The second case the father trespassed and interrupted a church service. I imagine that theater caused the court to act more harshly than it otherwise would have. In this case, I don't think any court would have intervened if the father had grounded the daughter or otherwise forbade her from going to the church and forced him to go to his own church. The court blandly concludes that he could not beat her for going to church but doesn't comment about other parental authority.
It doesn't say but it seems under the facts in the case that dad didn't go to church and the daughter was choosing to do so on her own. That likely influenced the decision.
In the first case the minister was a Baptist and it was 1843.
The Baptists were not popular in the 19th Century, particularly with the Methodists.
First, the Methodists came from the Anglican tradition that had a lot of the Catholic structure, i.e. Bishops, etc.. The Baptists has split off from the Puritans and hence had a tradition of individual congregational governance. (The Baptists didn't think that the Puritans were strict enough.) Hence a Baptist minister was independent in a way that a Methodist minister wasn't.
Second, the Baptists believed in (a) immersion baptism -- dunking underwater and not the minister making a cross on the forehead with a wet finger, And (b) adult baptism, not infant baptism.
This was a big issue in the 20th Century, a bigger one in the 19th.
Throw in how revealing a simple cotton gown, when wet, would be on a 17-year-old girl, and you can see why Daddy wasn't happy.

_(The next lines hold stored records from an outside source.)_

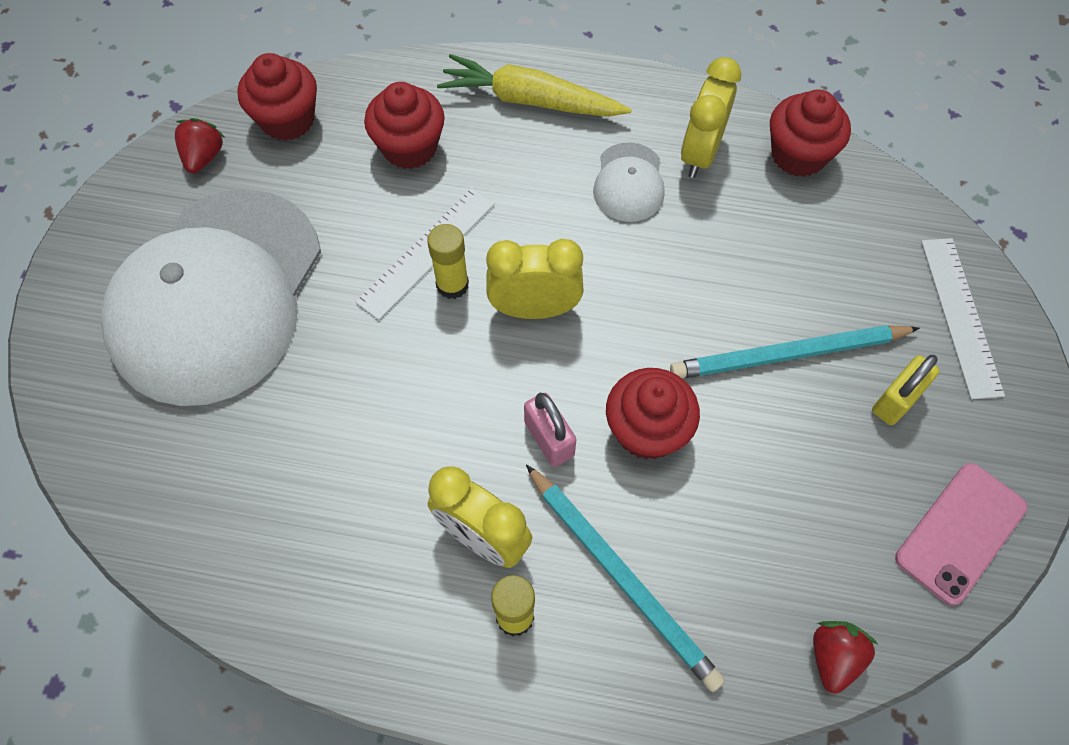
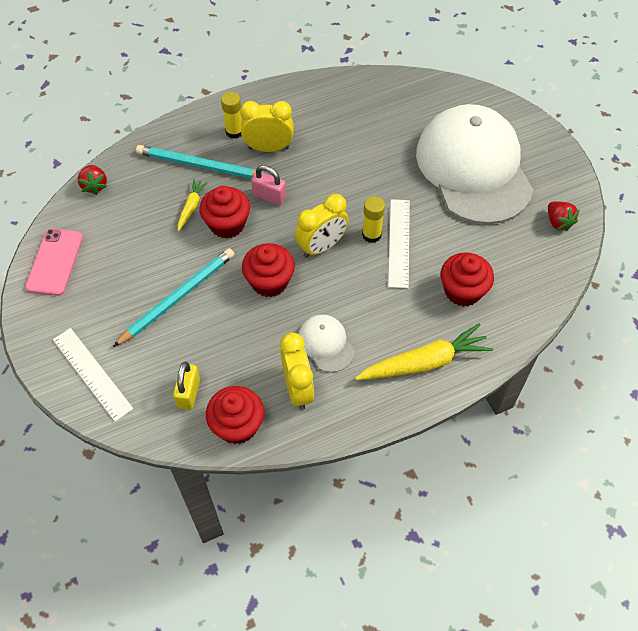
camera: 145 degrees right, 5 degrees down
red cupcake [237,53,317,141] -> red cupcake moved to [242,243,295,297]
yellow padlock [872,355,940,425] -> yellow padlock moved to [173,362,200,410]
none -> yellow carrot [178,179,208,231]

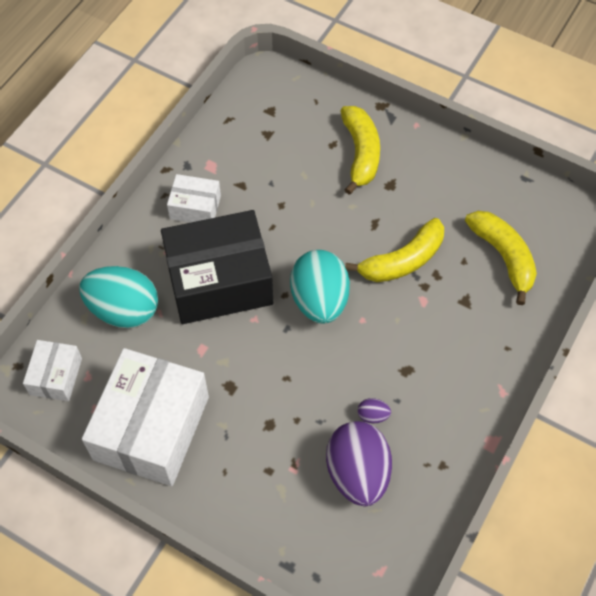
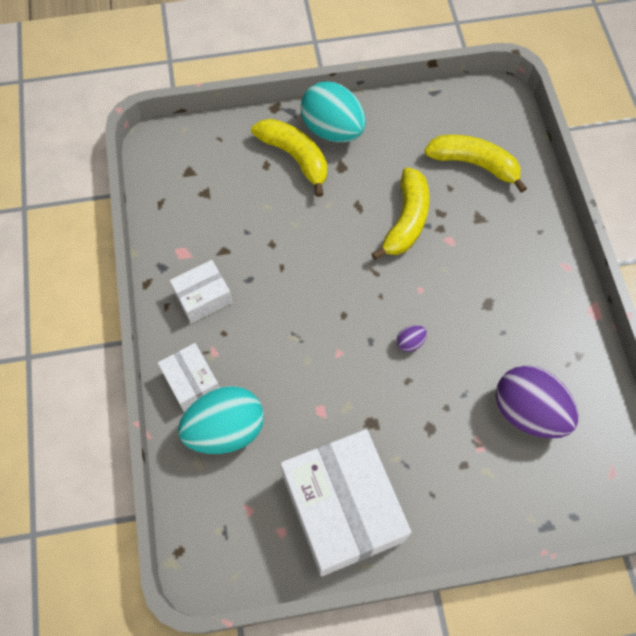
camera: 40 degrees left, 5 degrees up
white box [23,340,82,401] -> white box moved to [158,343,220,412]
black box [161,210,273,324] -> none
turquoise egg [290,250,350,324] -> turquoise egg moved to [301,82,366,142]
purple egg [358,398,391,424] -> purple egg moved to [397,325,427,352]

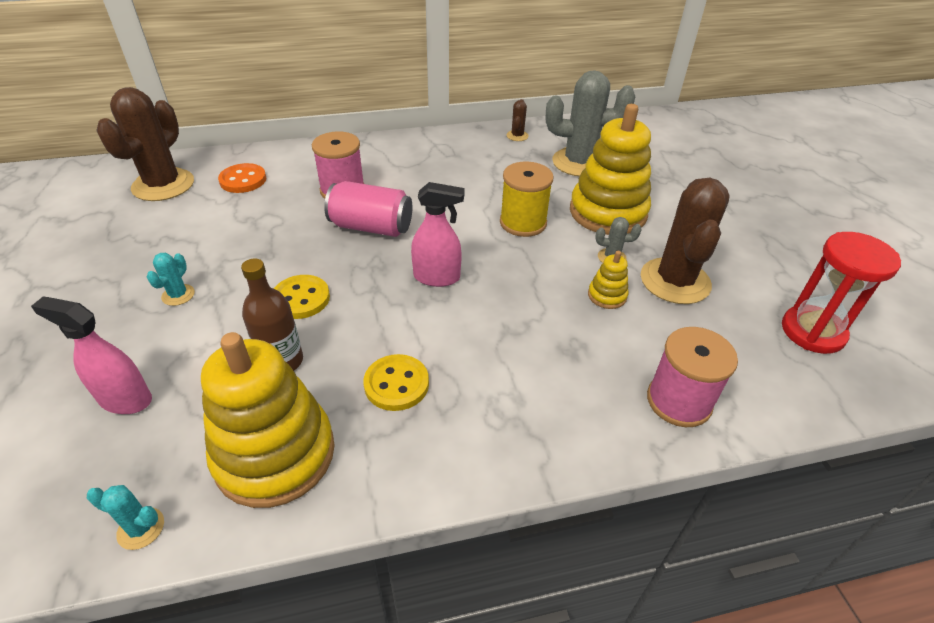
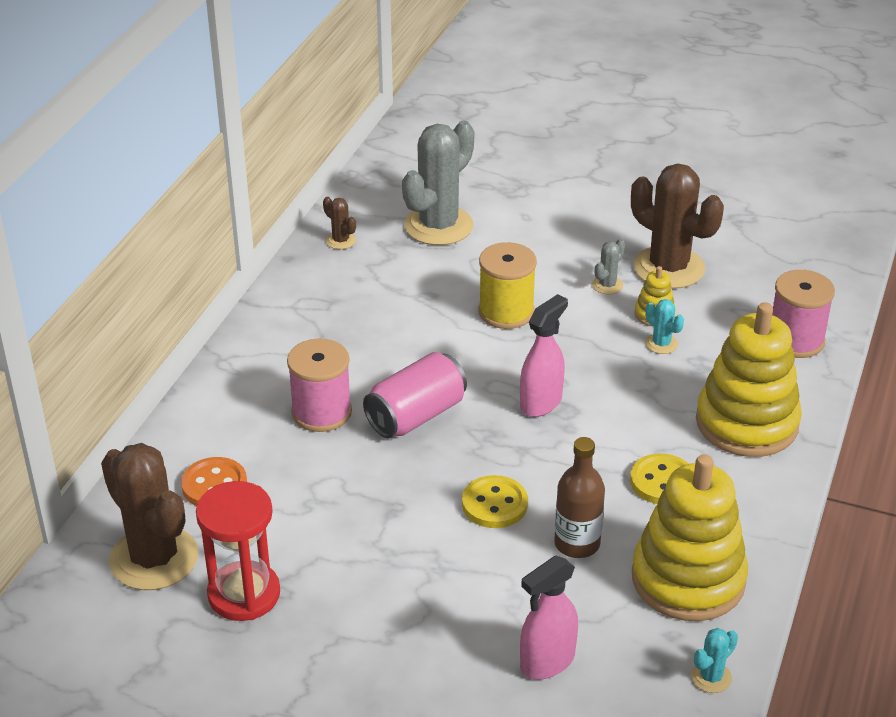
camera: 55 degrees left, 5 degrees down
turquoise cactus [147,253,195,306] -> turquoise cactus moved to [645,299,684,354]
yellow stacking toy [570,104,651,235] -> yellow stacking toy moved to [696,302,802,457]
red hourglass [782,232,901,354] -> red hourglass moved to [196,481,280,621]

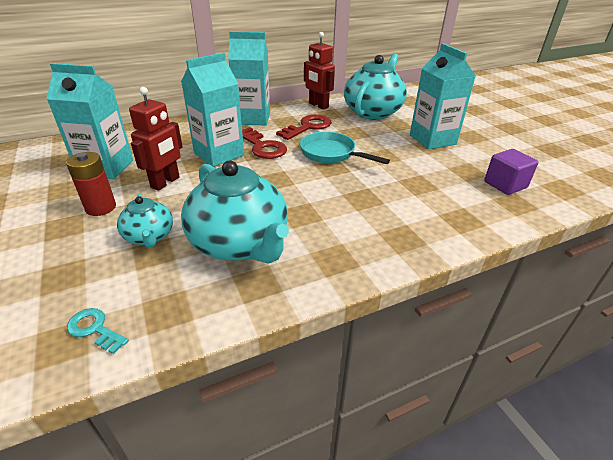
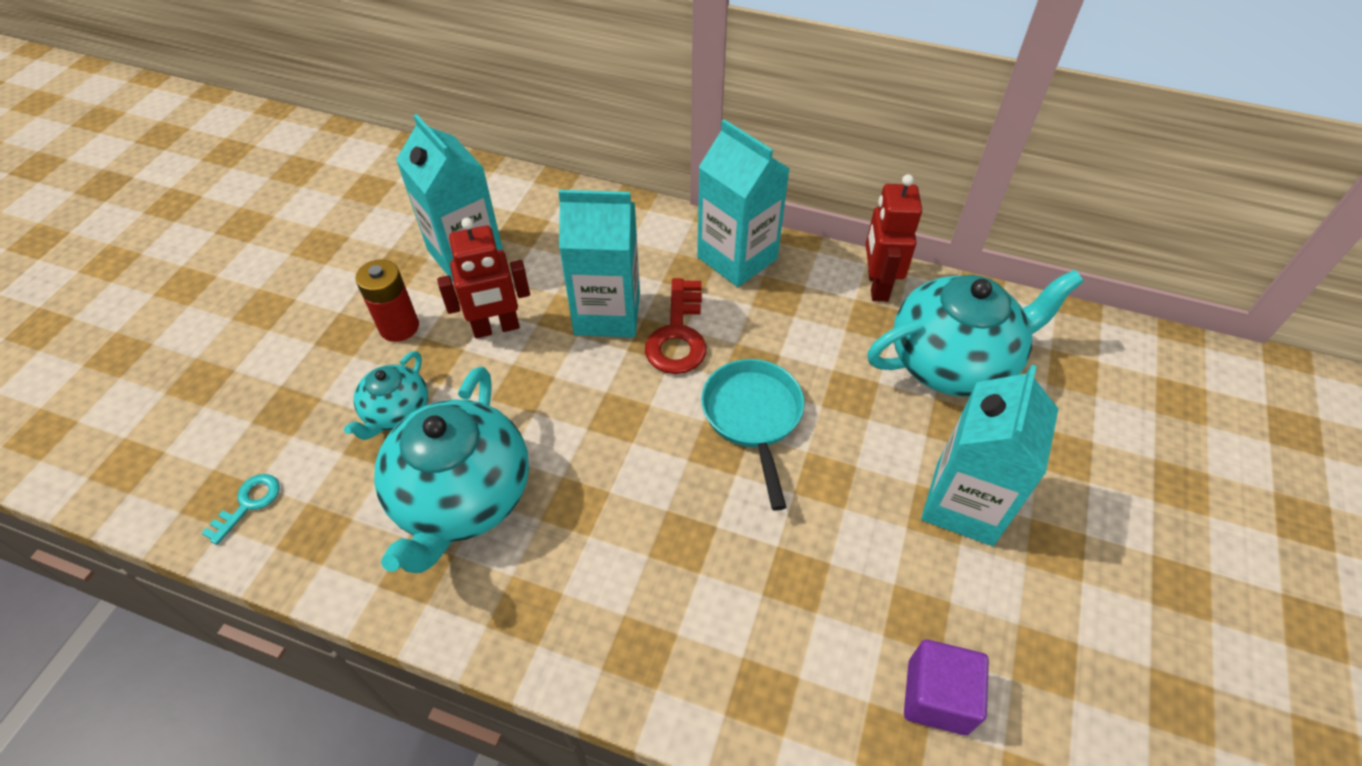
camera: 45 degrees right, 15 degrees up
turquoise key [67,308,129,354] -> turquoise key turned 45 degrees clockwise [202,474,280,545]
red key [276,114,332,140] -> none

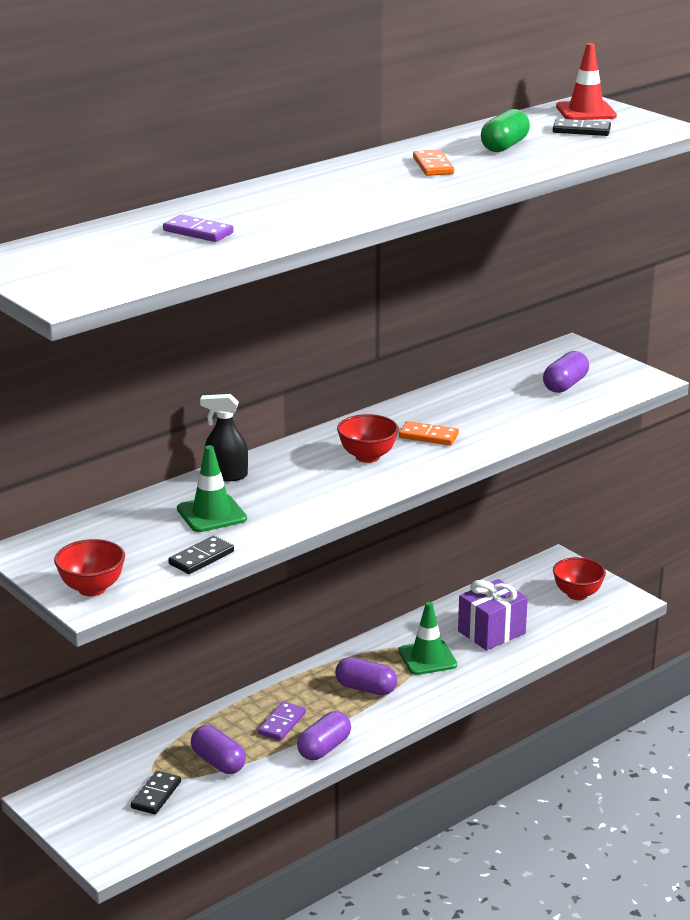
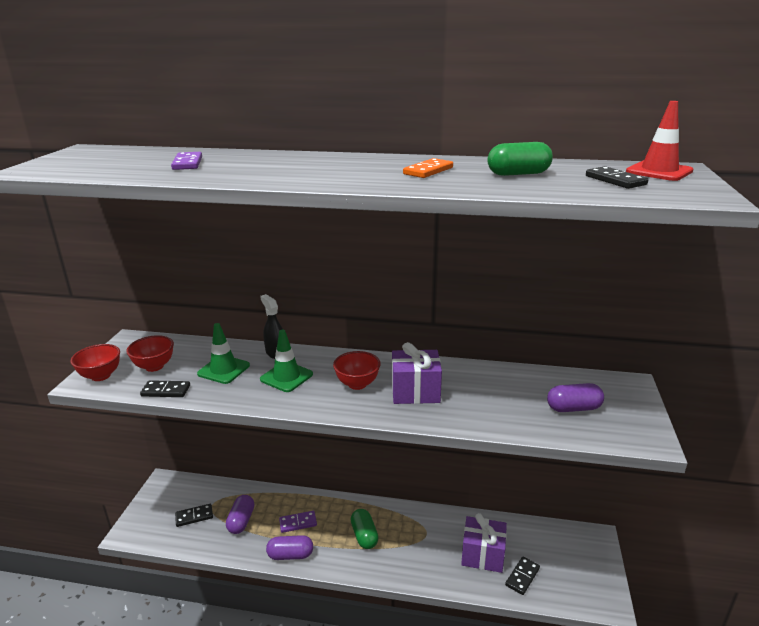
camera: 50 degrees right, 0 degrees up
purple capsule [335,657,397,695] -> green capsule [351,509,379,549]
orange domino [399,421,459,445] -> purple gift [392,342,442,404]
green traffic cone [399,602,457,675] -> green traffic cone moved to [260,330,313,392]
red bowl [553,557,606,600] -> red bowl moved to [126,335,174,372]
none -> black domino [505,557,540,595]

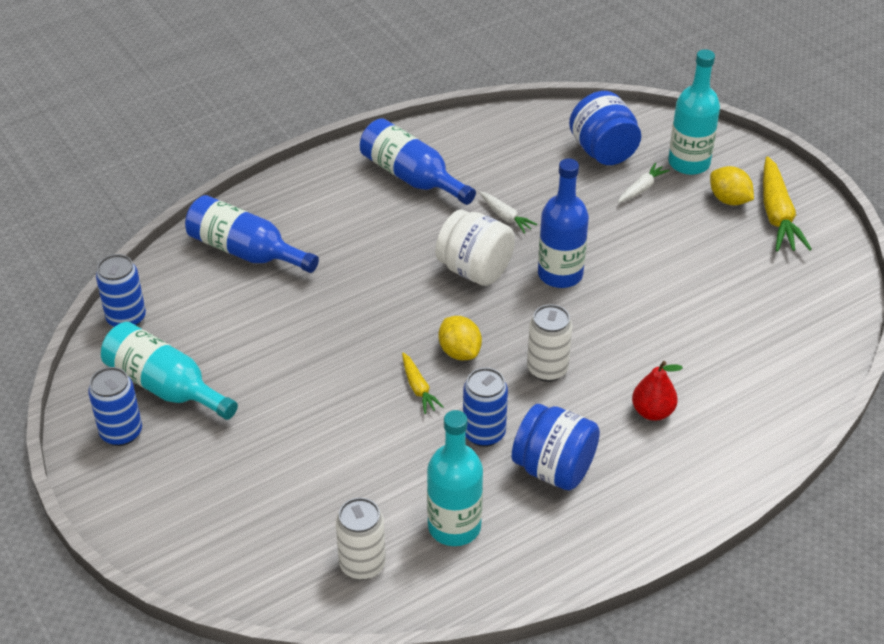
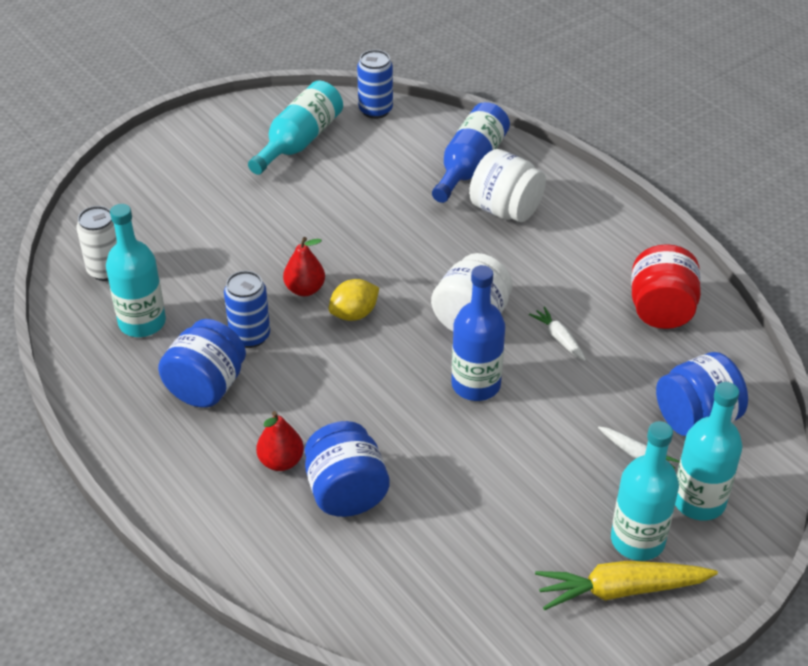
camera: 85 degrees right, 0 degrees up
blue can [88,367,142,446] -> none
blue bottle [360,118,476,205] -> none
yellow carrot [402,353,444,414] -> red pear [283,237,325,296]
white carrot [479,192,538,234] -> white carrot turned 105 degrees clockwise [529,306,586,361]
white can [527,304,572,382] -> none
yellow lemon [710,166,754,205] -> turquoise bottle [611,421,679,561]
none -> blue jar [305,421,390,517]
none -> white jar [469,149,546,222]
none -> red jar [631,244,701,329]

Third was predestinationalism, and without getting into how it isn't completely believed, it's the concept that it's already decided who is going to heaven and who is going to hell before people are even born. Baptists believed this while Methodists believed in free will.
Parents forcing teens to practice a religion that they don't believe in is quite distasteful. No one should have the ability to force their religion onto others.
Applying 2025 standards to 1840 cases is quite distasteful.
Actually, religious instruction is a parental right today.
Nazi social workers don't like that, but it is.
Both cases were decided under Barron v. Baltimore, at a time when states were not bound by the Bill of Rights and were free to establish state religions and interfere with free exercise if they wanted to. Some states, for example, prohibited Catholics and other non-Protestants from holding public office.
So these cases aren’t exactly relevant to understanding what the Religion Clauses mean.
Interesting the use of modern gender-free language. A minor is referred to as an “it.”
PA has its own free exercise clause. William Penn founded the colony for religious freedom. There is no reason to believe that a judge would have decided the case differently if he was looking at the 1A.
The Puritan church was taxpayer supported in Massachusetts until 1855.
Anyone really interested in this issue should look into why Northampton (MA) fired Jonathan Edwards. History has obscured most of the details but it was the young people committing suicide before they could sin that freaked out the congregation.